=== FRAGMENTO DEL TEXTO ===
▼

Canto al Cine





Walt Whitman escribió un espléndido “Canto a mí mismo”, que tradujo al español León Felipe. Pablo Neruda no dudó en elaborar un “proyecto poético monumental” con su “Canto General”. Jorge Guillén nos hizo partícipes en “Cántico” del inmenso entusiasmo que sentía por la vida y el universo… Fueron explosiones de amor hacia lo que consideraban más suyo, más íntimo y personal, por lejano que estuviese. Por mi parte, deseo brindarles a ustedes humildemente un Canto al Cine, a los cines, a unas imágenes imperecederas que ya forman parte de nosotros mismos. Precisamente en unos momentos en que las salas están cerradas, que se teme por su futuro y se constata una supervivencia cada vez más difícil de sectores como la Distribución independiente y la Exhibición, sumergidos en horas muy oscuras. Precisamente cuando el cine ha de refugiarse en los televisores y los ordenadores, en plataformas digitales compuestas de películas y películas que, hoy por hoy, no pueden contemplarse en la gran pantalla, quebrando su deseo de obtener un goce colectivo y de mantener su vocación de pertenecer a un arte popular.

▲

=== CONTENIDO DE DATOS ===
▼

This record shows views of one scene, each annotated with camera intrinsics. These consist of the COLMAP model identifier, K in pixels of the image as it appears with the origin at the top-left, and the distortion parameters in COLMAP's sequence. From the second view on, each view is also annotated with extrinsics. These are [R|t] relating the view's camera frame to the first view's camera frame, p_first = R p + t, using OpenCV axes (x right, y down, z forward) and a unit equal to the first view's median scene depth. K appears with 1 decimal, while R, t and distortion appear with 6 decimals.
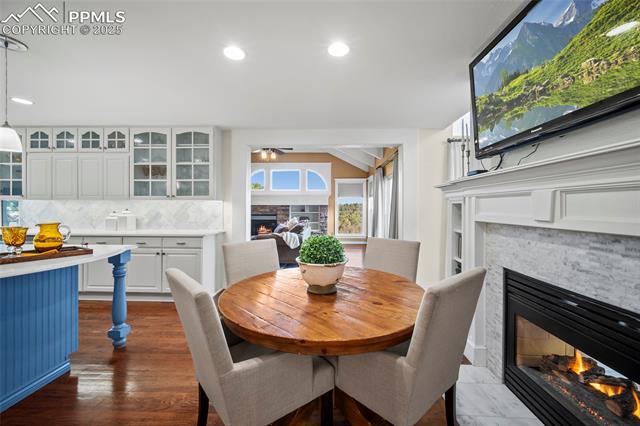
lens RADIAL K [[255.2, 0, 317.5], [0, 255.2, 208.2], [0, 0, 1]] dist [-0.008152, 0.002532]
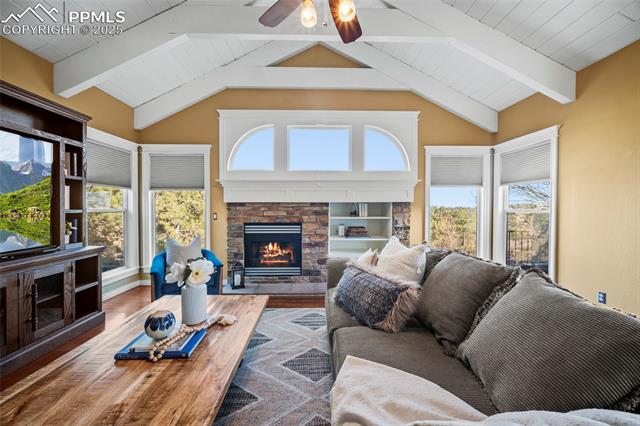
lens RADIAL K [[255.2, 0, 314.8], [0, 255.2, 209.1], [0, 0, 1]] dist [-0.008152, 0.002532]
pose [[0.999303, -0.000402, 0.037331, -0.315915], [0.000179, 0.999982, 0.005997, -0.005143], [-0.037333, -0.005986, 0.999285, 1.111723]]
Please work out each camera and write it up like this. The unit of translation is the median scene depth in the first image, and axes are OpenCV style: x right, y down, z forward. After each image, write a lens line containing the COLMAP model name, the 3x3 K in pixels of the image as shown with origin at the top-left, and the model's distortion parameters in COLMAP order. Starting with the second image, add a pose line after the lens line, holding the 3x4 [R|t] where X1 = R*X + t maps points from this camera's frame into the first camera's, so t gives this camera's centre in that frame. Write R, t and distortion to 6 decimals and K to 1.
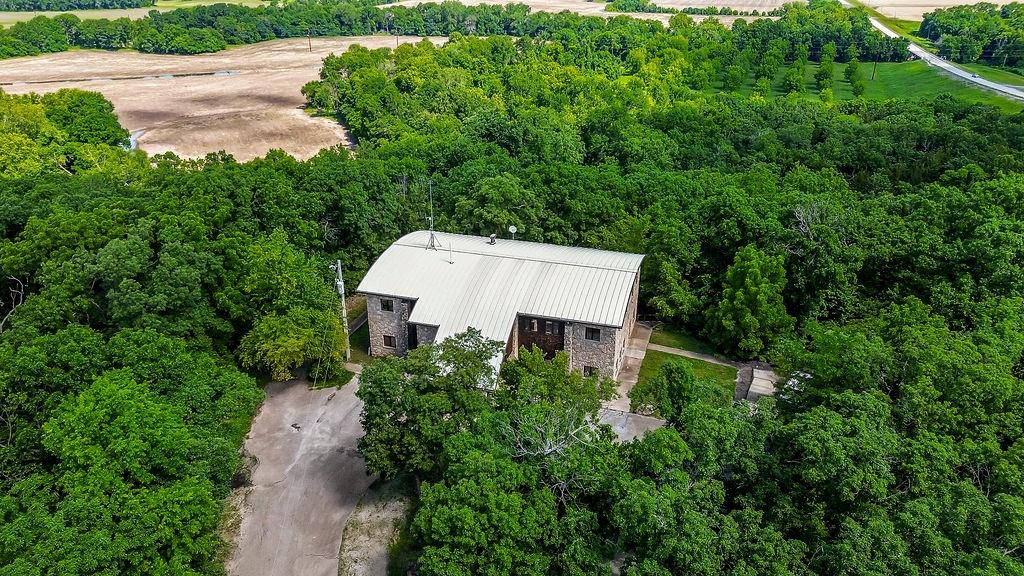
lens RADIAL K [[721.8, 0, 512.0], [0, 721.8, 288.0], [0, 0, 1]] dist [0.067305, -0.056310]
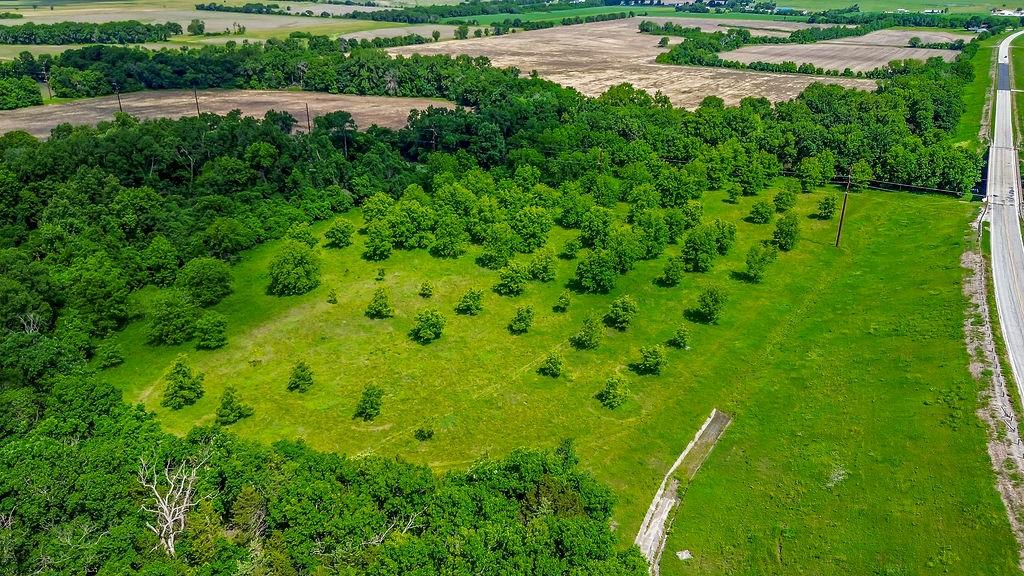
lens RADIAL K [[721.8, 0, 512.0], [0, 721.8, 288.0], [0, 0, 1]] dist [0.067305, -0.056310]
pose [[0.966566, 0.104504, -0.234158, 0.371293], [-0.112913, 0.993344, -0.022758, -0.205690], [0.230221, 0.048436, 0.971932, 0.432020]]
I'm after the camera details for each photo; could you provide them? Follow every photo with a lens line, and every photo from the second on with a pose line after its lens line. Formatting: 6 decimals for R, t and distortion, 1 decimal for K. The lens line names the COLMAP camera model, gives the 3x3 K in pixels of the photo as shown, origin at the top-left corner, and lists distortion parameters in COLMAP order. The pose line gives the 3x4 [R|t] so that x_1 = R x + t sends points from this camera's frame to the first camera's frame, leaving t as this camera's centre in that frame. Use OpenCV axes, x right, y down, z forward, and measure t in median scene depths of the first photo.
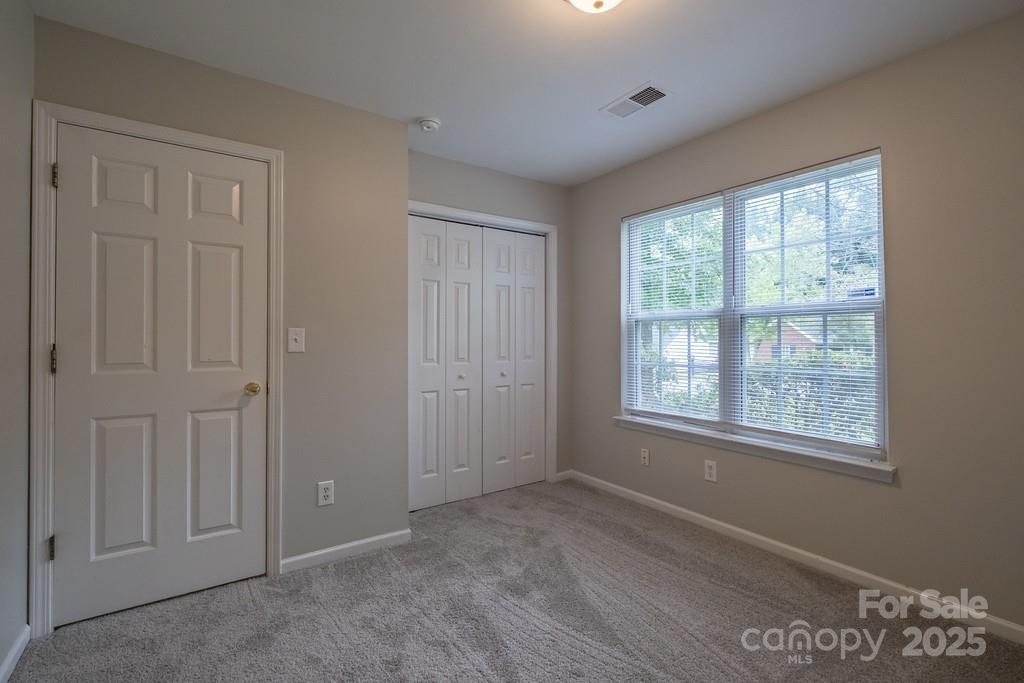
lens RADIAL K [[455.3, 0, 502.5], [0, 455.3, 339.1], [0, 0, 1]] dist [-0.001851, -0.000305]
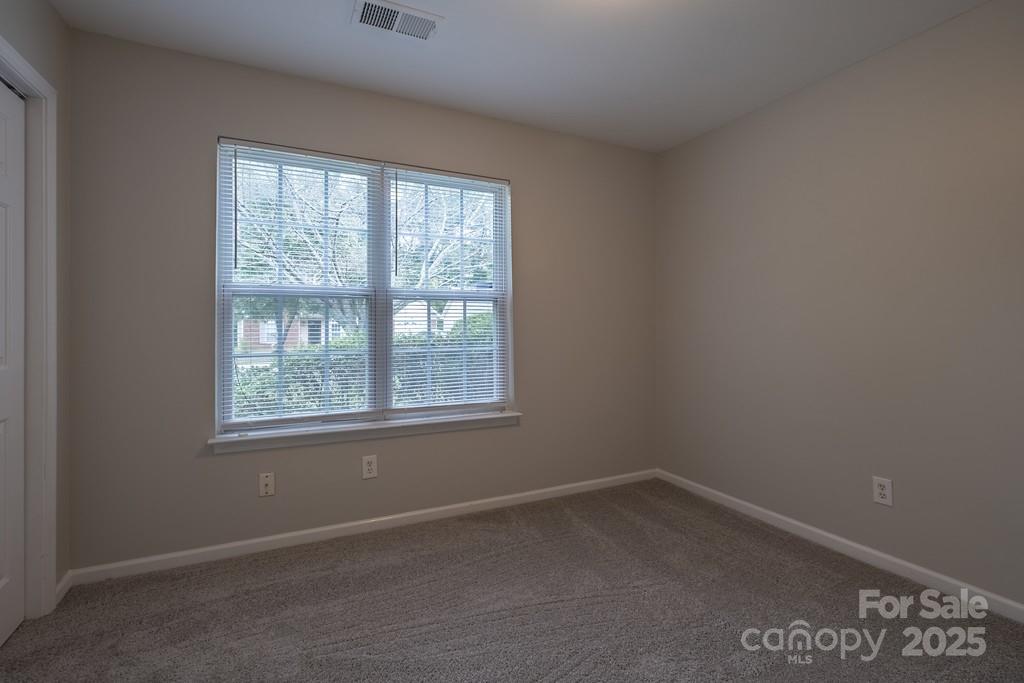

▲

=== INSTRUCCIONES DE TAREAS ===
1. En el texto sobre el cine, ¿por qué se ofrece el canto «precisamente» en este momento? Explícalo en una a tres oraciones.
2. Prosigue el texto sobre el cine a partir de su última oración.

=== RESPUESTAS ===
1. Porque las salas están cerradas, se teme por su futuro y sectores como la Distribución independiente y la Exhibición sobreviven con creciente dificultad. Además, el cine ha tenido que refugiarse en televisores, ordenadores y plataformas digitales, lo que quiebra su deseo de un goce colectivo y su vocación de arte popular.

2.
El cine nos ha conformado en buena parte, al menos a unas generaciones que encontramos en él una forma de entender el mundo y de entendernos a nosotros mismos. El cine era la referencia obligada ante unas vidas marcadas por la monotonía, el desasosiego o la carencia de horizontes. Nada de lo que nos contaba nos resultaba ajeno, todo lo contrario: nuestros patrones de comportamiento nacieron tantas veces de él, como nuestra forma de amar, de expresarnos, de ambicionar aquello que no estaba al alcance de la mano. Supimos, bastante más tarde, que el cine era mentira, que ni las historias de verdad se acababan en hora y media ni en la existencia de cada uno había planteamiento, nudo y desenlace y, sobre todo, que la realidad resultaba mucho más compleja de lo que la mayoría de las imágenes nos aseguraban. Aunque, eso sí, paralelamente aprendimos que aquellas películas eran la expresión de unos creadores que lograban hacernos más conscientes de cuanto nos rodeaba, que despertaban nuestros sentidos y nuestra inteligencia, que nos aportaban una manera adulta de mirar el mundo que ya no era ni podía ser la misma de antes de conocerlos.


Ahora, esas películas o sus herederas se han callado en las salas, privadas de su ser porque un haz de luz no se proyecta en sus pantallas ni nos sentimos juntos en la oscuridad para disfrutar con sus relatos. Las hemos abandonado, pero solo momentáneamente, porque volveremos sin duda a ellas y con mucho mayor deseo e intensidad. Porque nada se ama más que lo que parece haberse perdido y finalmente hallamos en un instante de plenitud.

(Publicado en "Turia" de Valencia, marzo de 2020).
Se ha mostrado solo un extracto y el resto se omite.